Conte ter, magari anche no
Come tenere l’Italia in ostaggio passando da destra a sinistra , e viceversa

DI DARIO CASELLI

Dario Caselli

31/1/2021 – Da tempo, anche prima dell’apertura della crisi di governo, si era capita una cosa: Conte tiene in ostaggio i 5 Stelle e pure il Pd, e tutti assieme tengono in ostaggio l’Italia.

Non si era mai visto un Presidente del Consiglio che passasse così disinvoltamente da destra a sinistra, fino a tentare di fare il suo terzo governo con transfughi di ogni specie, dalla signora Mastella, alla badante di Berlusconi, ai reprobi cacciati dai 5 Stelle perché non pagavano le quote. Al netto di ogni giudizio etico, quelli li possono dare solo gli esponenti della sinistra, l’abilità manovriera di Conte è pari solo all’immobilismo del suo governo.

Ora dopo il cedimento del Movimento 5 Stelle che ha tolto ogni pregiudiziale nei confronti dell’”innominabile” Matteo Renzi, si apre quella trattativa che Giuseppe Conte avrebbe potuto e dovuto fare due settimane fa invece di tentare di “fregare” Renzi, col goffo tentativo di una maggioranza coi voltagabbana. Però quando si forma un governo bisognerebbe in primo luogo chiedersi per fare che cosa e poi decidere come e con chi la si fa. Invece ancora una volta si parte dal nome, quello di Conte, che appunto tiene in ostaggio i 5 Stelle e con il suo tirare a campare, pure il Paese.

Se si possono capire le ragioni dei grillini, avviati verso la scomparsa, non si comprendono quelle del Pd. Arrivare al termine della legislatura con Conte, vuol dire consegnare al suo erigendo partito, la maggioranza dello schieramento opposto al centro-destra e la leadership del centro-sinistra, ma ormai senza il potere il Pd non esiste comunque.

Quindi incarico a Roberto Fico, che per la seconda volta in questa legislatura si veste da esploratore alla ricerca di una mediazione fra Conte e Renzi.

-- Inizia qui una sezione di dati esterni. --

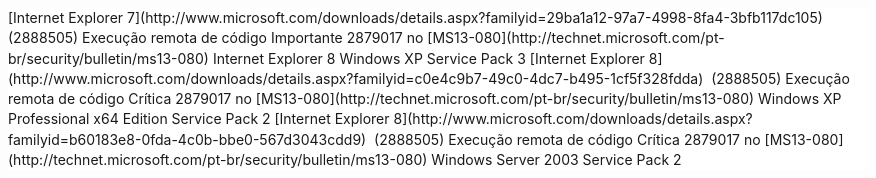 <td style="border:1px solid black;">
[Internet Explorer 7](http://www.microsoft.com/downloads/details.aspx?familyid=29ba1a12-97a7-4998-8fa4-3bfb117dc105)   
(2888505)
</td>
<td style="border:1px solid black;">
Execução remota de código
</td>
<td style="border:1px solid black;">
Importante
</td>
<td style="border:1px solid black;">
2879017 no [MS13-080](http://technet.microsoft.com/pt-br/security/bulletin/ms13-080)
</td>
</tr>
<tr>
<th colspan="5" style="border:1px solid black;">
Internet Explorer 8
</th>
</tr>
<tr class="alternateRow">
<td style="border:1px solid black;">
Windows XP Service Pack 3
</td>
<td style="border:1px solid black;">
[Internet Explorer 8](http://www.microsoft.com/downloads/details.aspx?familyid=c0e4c9b7-49c0-4dc7-b495-1cf5f328fdda)   
(2888505)
</td>
<td style="border:1px solid black;">
Execução remota de código
</td>
<td style="border:1px solid black;">
Crítica
</td>
<td style="border:1px solid black;">
2879017 no [MS13-080](http://technet.microsoft.com/pt-br/security/bulletin/ms13-080)
</td>
</tr>
<tr>
<td style="border:1px solid black;">
Windows XP Professional x64 Edition Service Pack 2
</td>
<td style="border:1px solid black;">
[Internet Explorer 8](http://www.microsoft.com/downloads/details.aspx?familyid=b60183e8-0fda-4c0b-bbe0-567d3043cdd9)   
(2888505)
</td>
<td style="border:1px solid black;">
Execução remota de código
</td>
<td style="border:1px solid black;">
Crítica
</td>
<td style="border:1px solid black;">
2879017 no [MS13-080](http://technet.microsoft.com/pt-br/security/bulletin/ms13-080)
</td>
</tr>
<tr class="alternateRow">
<td style="border:1px solid black;">
Windows Server 2003 Service Pack 2
</td>
<td style="border:1px solid black;">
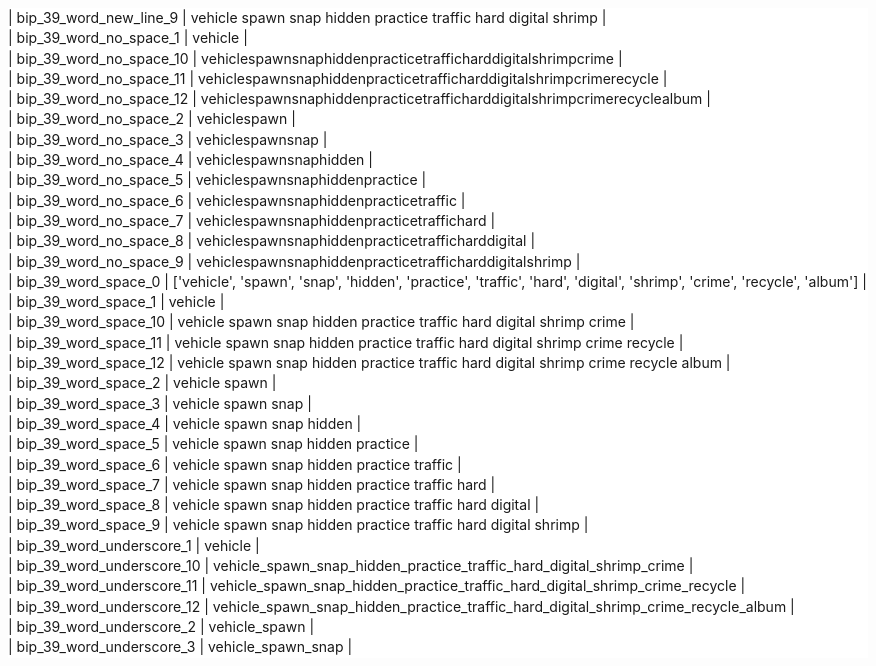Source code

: | bip_39_word_new_line_9 | vehicle
spawn
snap
hidden
practice
traffic
hard
digital
shrimp |  
| bip_39_word_no_space_1 | vehicle |  
| bip_39_word_no_space_10 | vehiclespawnsnaphiddenpracticetrafficharddigitalshrimpcrime |  
| bip_39_word_no_space_11 | vehiclespawnsnaphiddenpracticetrafficharddigitalshrimpcrimerecycle |  
| bip_39_word_no_space_12 | vehiclespawnsnaphiddenpracticetrafficharddigitalshrimpcrimerecyclealbum |  
| bip_39_word_no_space_2 | vehiclespawn |  
| bip_39_word_no_space_3 | vehiclespawnsnap |  
| bip_39_word_no_space_4 | vehiclespawnsnaphidden |  
| bip_39_word_no_space_5 | vehiclespawnsnaphiddenpractice |  
| bip_39_word_no_space_6 | vehiclespawnsnaphiddenpracticetraffic |  
| bip_39_word_no_space_7 | vehiclespawnsnaphiddenpracticetraffichard |  
| bip_39_word_no_space_8 | vehiclespawnsnaphiddenpracticetrafficharddigital |  
| bip_39_word_no_space_9 | vehiclespawnsnaphiddenpracticetrafficharddigitalshrimp |  
| bip_39_word_space_0 | ['vehicle', 'spawn', 'snap', 'hidden', 'practice', 'traffic', 'hard', 'digital', 'shrimp', 'crime', 'recycle', 'album'] |  
| bip_39_word_space_1 | vehicle |  
| bip_39_word_space_10 | vehicle spawn snap hidden practice traffic hard digital shrimp crime |  
| bip_39_word_space_11 | vehicle spawn snap hidden practice traffic hard digital shrimp crime recycle |  
| bip_39_word_space_12 | vehicle spawn snap hidden practice traffic hard digital shrimp crime recycle album |  
| bip_39_word_space_2 | vehicle spawn |  
| bip_39_word_space_3 | vehicle spawn snap |  
| bip_39_word_space_4 | vehicle spawn snap hidden |  
| bip_39_word_space_5 | vehicle spawn snap hidden practice |  
| bip_39_word_space_6 | vehicle spawn snap hidden practice traffic |  
| bip_39_word_space_7 | vehicle spawn snap hidden practice traffic hard |  
| bip_39_word_space_8 | vehicle spawn snap hidden practice traffic hard digital |  
| bip_39_word_space_9 | vehicle spawn snap hidden practice traffic hard digital shrimp |  
| bip_39_word_underscore_1 | vehicle |  
| bip_39_word_underscore_10 | vehicle_spawn_snap_hidden_practice_traffic_hard_digital_shrimp_crime |  
| bip_39_word_underscore_11 | vehicle_spawn_snap_hidden_practice_traffic_hard_digital_shrimp_crime_recycle |  
| bip_39_word_underscore_12 | vehicle_spawn_snap_hidden_practice_traffic_hard_digital_shrimp_crime_recycle_album |  
| bip_39_word_underscore_2 | vehicle_spawn |  
| bip_39_word_underscore_3 | vehicle_spawn_snap |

Se andrà bene, Conte verrà incaricato di formare il suo terzo governo in tre anni, stavolta con una maggioranza “pentapartita”, Pd-LeU-M5s-Iv-Responsabili.

Non è scontato ma probabile: dipenderà da Renzi, che è obiettivamente nelle condizioni di chiedere moltissimo, sia dal punto di vista del programma che soprattutto della squadra di governo, ma dubitiamo possa spingersi oltre, fino al governo del Presidente, con liquidazione di Conte, pena la spaccatura del suo gruppo.

Le questioni sono molte, visto che il Conte 2 non ha deciso quasi nulla: si va dal Recovery plan, alla lotta alla pandemia, alla devastante crisi economica. Sono i buchi neri su cui si è aperta la crisi e quindi su questi occorrerebbe la massima discontinuità: in pratica l’affidamento del Recovery plan a un nome forte, sottraendolo all’evanescente Gualtieri, la testa di Bonafede dovendo riformare la giustizia e quella di Domenico Arcuri, in grande difficoltà non solo da adesso per via dei ritardi nella gestione della pandemia.

È possibile anche che Renzi chieda, giustamente, la cancellazione o il radicale cambiamento delle due leggi-chiave addirittura del Conte gialloverde: quota 100 e reddito di cittadinanza, oltre che del cashback, leggi costose e mal fatte, oltre che inique, ma è una speranza eccessiva, probabilmente lo scoglio sarà sui ministri, sulla Boschi e Di Battista, sulla Azzolina e la De Micheli. Insomma, il solito gioco che proseguirà tra inefficienze e polemiche fino almeno a dopo la elezione del Presidente della Repubblica, dove in assenza di accordi, si ripiegherà su Mattarella, mentre l’Italia è già tecnicamente fallita.

E non è difficile prevedere una stagione di lacrime e sangue che inizierà con la fine del blocco dei licenziamenti, quello degli sfratti fatti pagare ai proprietari e il fallimento di centinaia di migliaia di attività e finirà con nuove patrimoniali e tagli delle pensioni, quando la BCE rallenterà gli acquisti e lo spread salirà. Ma di questo per ora nessuno si interesserà.